The problem => In full and word for word, copy the listing; no pictures belong in the copy.

Records to use =>

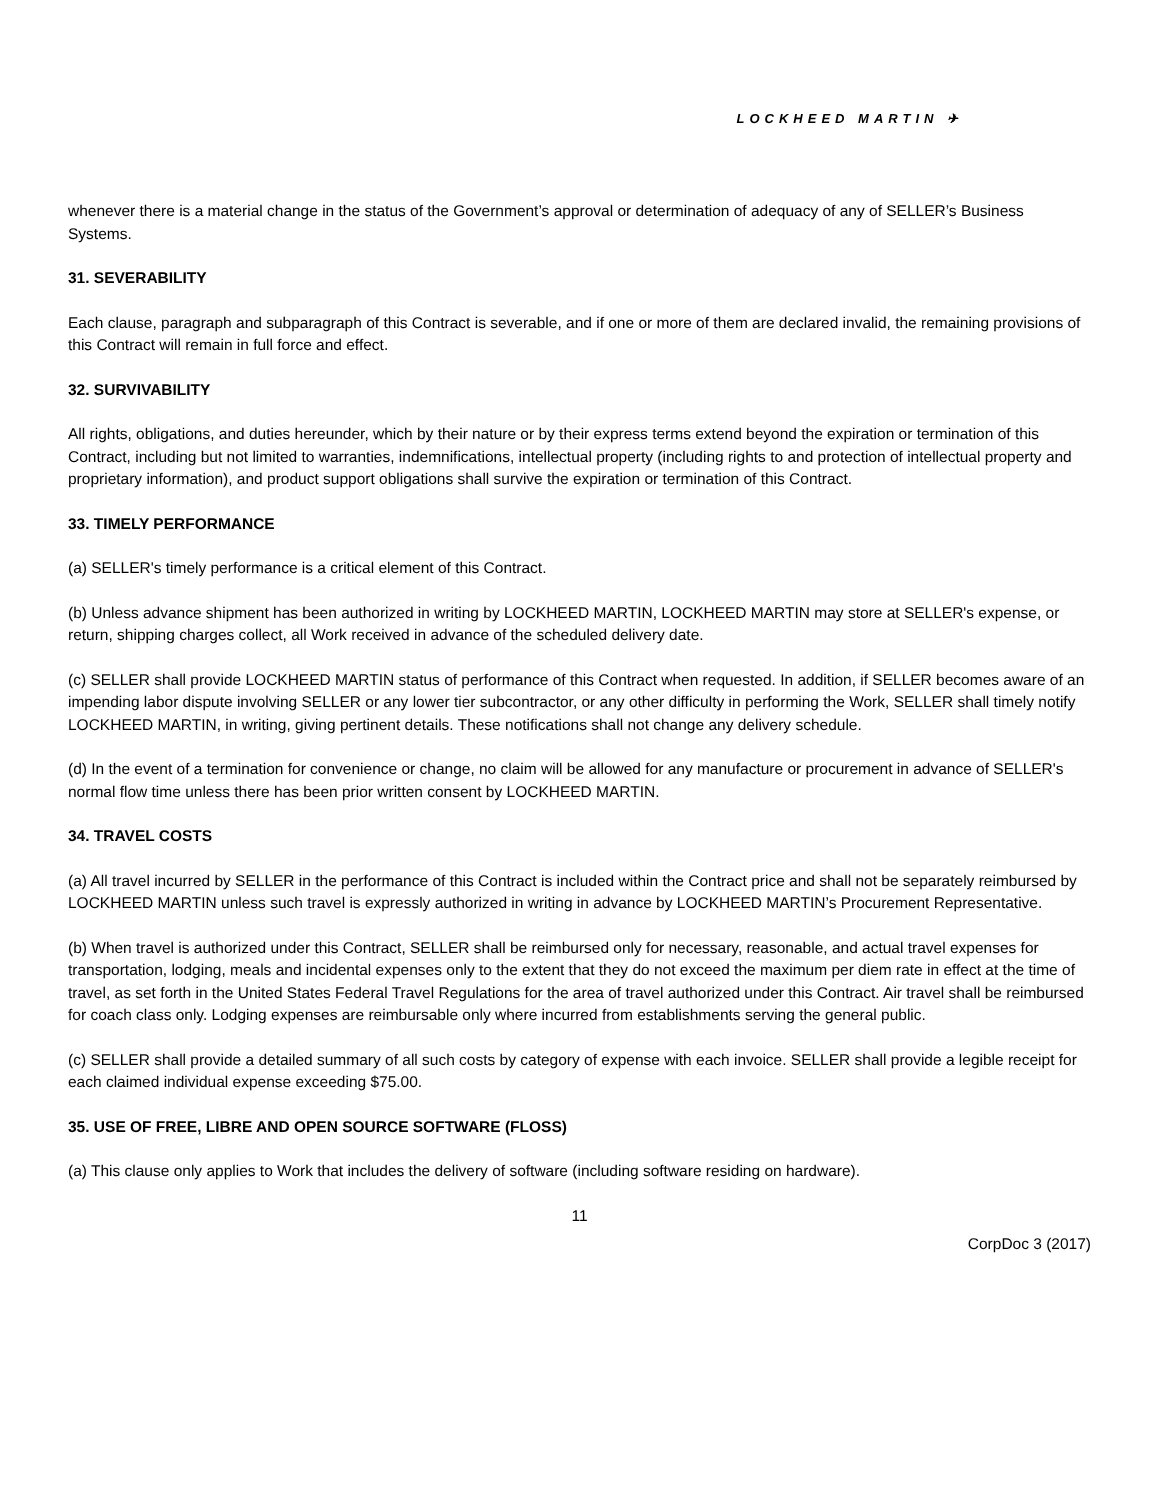LOCKHEED MARTIN ✈
whenever there is a material change in the status of the Government’s approval or determination of adequacy of any of SELLER’s Business Systems.
31. SEVERABILITY
Each clause, paragraph and subparagraph of this Contract is severable, and if one or more of them are declared invalid, the remaining provisions of this Contract will remain in full force and effect.
32. SURVIVABILITY
All rights, obligations, and duties hereunder, which by their nature or by their express terms extend beyond the expiration or termination of this Contract, including but not limited to warranties, indemnifications, intellectual property (including rights to and protection of intellectual property and proprietary information), and product support obligations shall survive the expiration or termination of this Contract.
33. TIMELY PERFORMANCE
(a) SELLER's timely performance is a critical element of this Contract.
(b) Unless advance shipment has been authorized in writing by LOCKHEED MARTIN, LOCKHEED MARTIN may store at SELLER's expense, or return, shipping charges collect, all Work received in advance of the scheduled delivery date.
(c) SELLER shall provide LOCKHEED MARTIN status of performance of this Contract when requested. In addition, if SELLER becomes aware of an impending labor dispute involving SELLER or any lower tier subcontractor, or any other difficulty in performing the Work, SELLER shall timely notify LOCKHEED MARTIN, in writing, giving pertinent details. These notifications shall not change any delivery schedule.
(d) In the event of a termination for convenience or change, no claim will be allowed for any manufacture or procurement in advance of SELLER's normal flow time unless there has been prior written consent by LOCKHEED MARTIN.
34. TRAVEL COSTS
(a) All travel incurred by SELLER in the performance of this Contract is included within the Contract price and shall not be separately reimbursed by LOCKHEED MARTIN unless such travel is expressly authorized in writing in advance by LOCKHEED MARTIN’s Procurement Representative.
(b) When travel is authorized under this Contract, SELLER shall be reimbursed only for necessary, reasonable, and actual travel expenses for transportation, lodging, meals and incidental expenses only to the extent that they do not exceed the maximum per diem rate in effect at the time of travel, as set forth in the United States Federal Travel Regulations for the area of travel authorized under this Contract. Air travel shall be reimbursed for coach class only. Lodging expenses are reimbursable only where incurred from establishments serving the general public.
(c) SELLER shall provide a detailed summary of all such costs by category of expense with each invoice. SELLER shall provide a legible receipt for each claimed individual expense exceeding $75.00.
35. USE OF FREE, LIBRE AND OPEN SOURCE SOFTWARE (FLOSS)
(a) This clause only applies to Work that includes the delivery of software (including software residing on hardware).
11
CorpDoc 3 (2017)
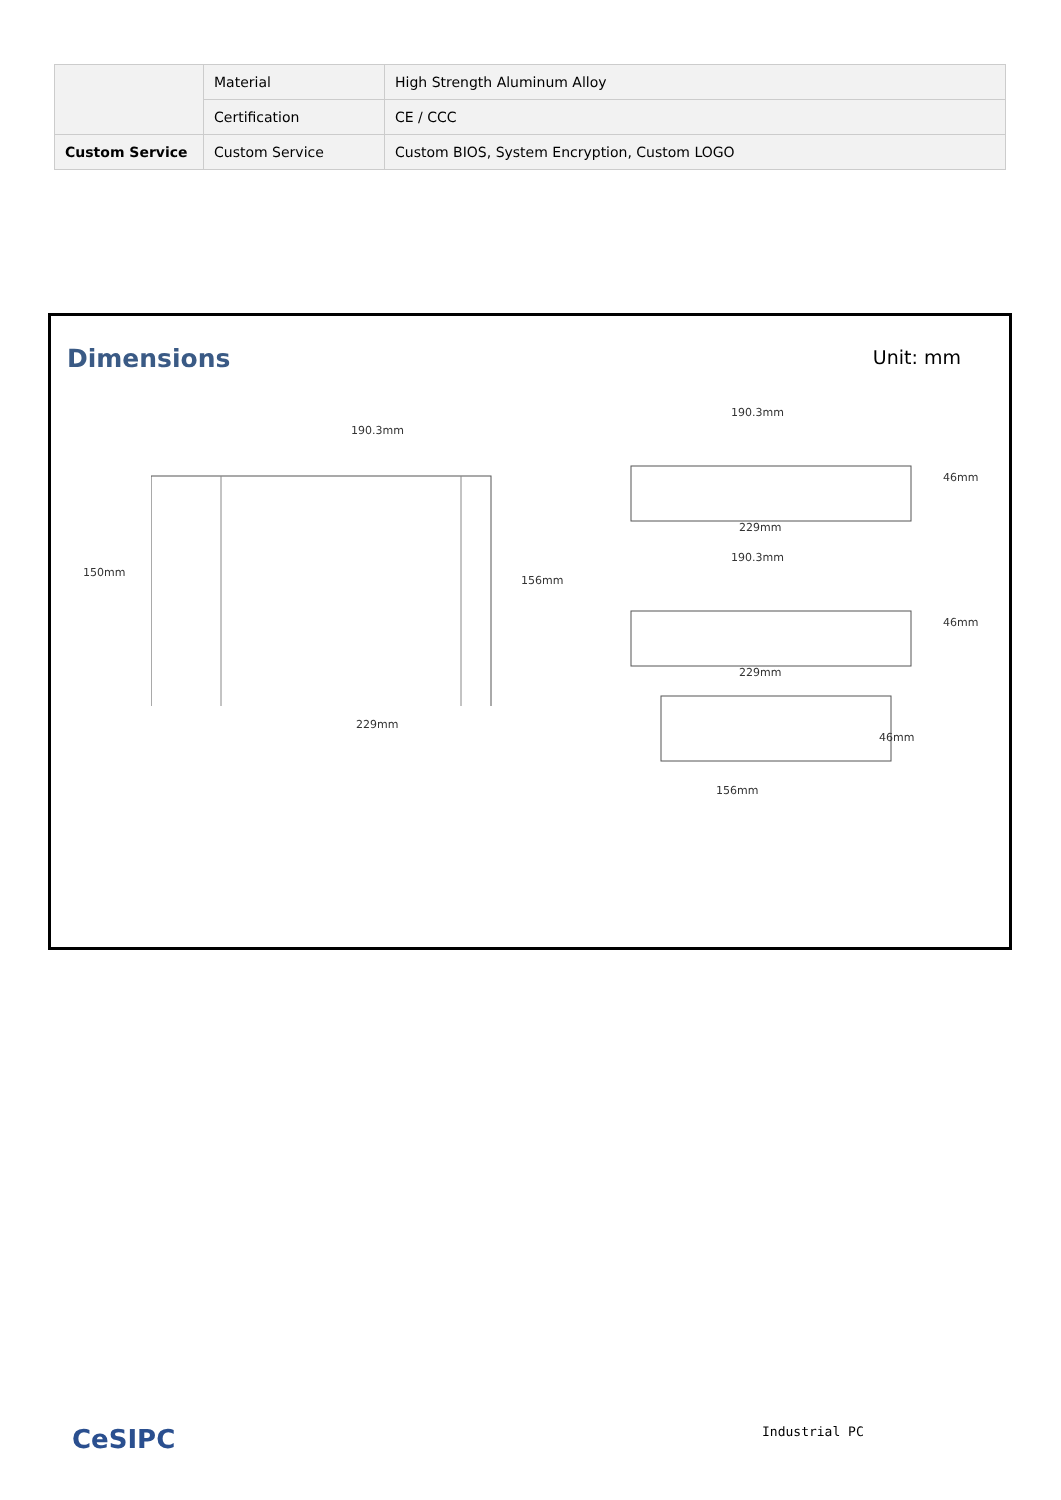| | Material | High Strength Aluminum Alloy |
| | Certification | CE / CCC |
| Custom Service | Custom Service | Custom BIOS, System Encryption, Custom LOGO |
Dimensions Unit: mm
190.3mm
150mm
156mm
229mm
190.3mm
46mm
229mm
190.3mm
46mm
229mm
46mm
156mm
CeSIPC Industrial PC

Response to the task =>
LOCKHEED MARTIN ✈
whenever there is a material change in the status of the Government’s approval or determination of adequacy of any of SELLER’s Business Systems.
31. SEVERABILITY
Each clause, paragraph and subparagraph of this Contract is severable, and if one or more of them are declared invalid, the remaining provisions of this Contract will remain in full force and effect.
32. SURVIVABILITY
All rights, obligations, and duties hereunder, which by their nature or by their express terms extend beyond the expiration or termination of this Contract, including but not limited to warranties, indemnifications, intellectual property (including rights to and protection of intellectual property and proprietary information), and product support obligations shall survive the expiration or termination of this Contract.
33. TIMELY PERFORMANCE
(a) SELLER's timely performance is a critical element of this Contract.
(b) Unless advance shipment has been authorized in writing by LOCKHEED MARTIN, LOCKHEED MARTIN may store at SELLER's expense, or return, shipping charges collect, all Work received in advance of the scheduled delivery date.
(c) SELLER shall provide LOCKHEED MARTIN status of performance of this Contract when requested. In addition, if SELLER becomes aware of an impending labor dispute involving SELLER or any lower tier subcontractor, or any other difficulty in performing the Work, SELLER shall timely notify LOCKHEED MARTIN, in writing, giving pertinent details. These notifications shall not change any delivery schedule.
(d) In the event of a termination for convenience or change, no claim will be allowed for any manufacture or procurement in advance of SELLER's normal flow time unless there has been prior written consent by LOCKHEED MARTIN.
34. TRAVEL COSTS
(a) All travel incurred by SELLER in the performance of this Contract is included within the Contract price and shall not be separately reimbursed by LOCKHEED MARTIN unless such travel is expressly authorized in writing in advance by LOCKHEED MARTIN’s Procurement Representative.
(b) When travel is authorized under this Contract, SELLER shall be reimbursed only for necessary, reasonable, and actual travel expenses for transportation, lodging, meals and incidental expenses only to the extent that they do not exceed the maximum per diem rate in effect at the time of travel, as set forth in the United States Federal Travel Regulations for the area of travel authorized under this Contract. Air travel shall be reimbursed for coach class only. Lodging expenses are reimbursable only where incurred from establishments serving the general public.
(c) SELLER shall provide a detailed summary of all such costs by category of expense with each invoice. SELLER shall provide a legible receipt for each claimed individual expense exceeding $75.00.
35. USE OF FREE, LIBRE AND OPEN SOURCE SOFTWARE (FLOSS)
(a) This clause only applies to Work that includes the delivery of software (including software residing on hardware).
11
CorpDoc 3 (2017)
| | Material | High Strength Aluminum Alloy |
| | Certification | CE / CCC |
| Custom Service | Custom Service | Custom BIOS, System Encryption, Custom LOGO |
Dimensions Unit: mm
190.3mm
150mm
156mm
229mm
190.3mm
46mm
229mm
190.3mm
46mm
229mm
46mm
156mm
CeSIPC Industrial PC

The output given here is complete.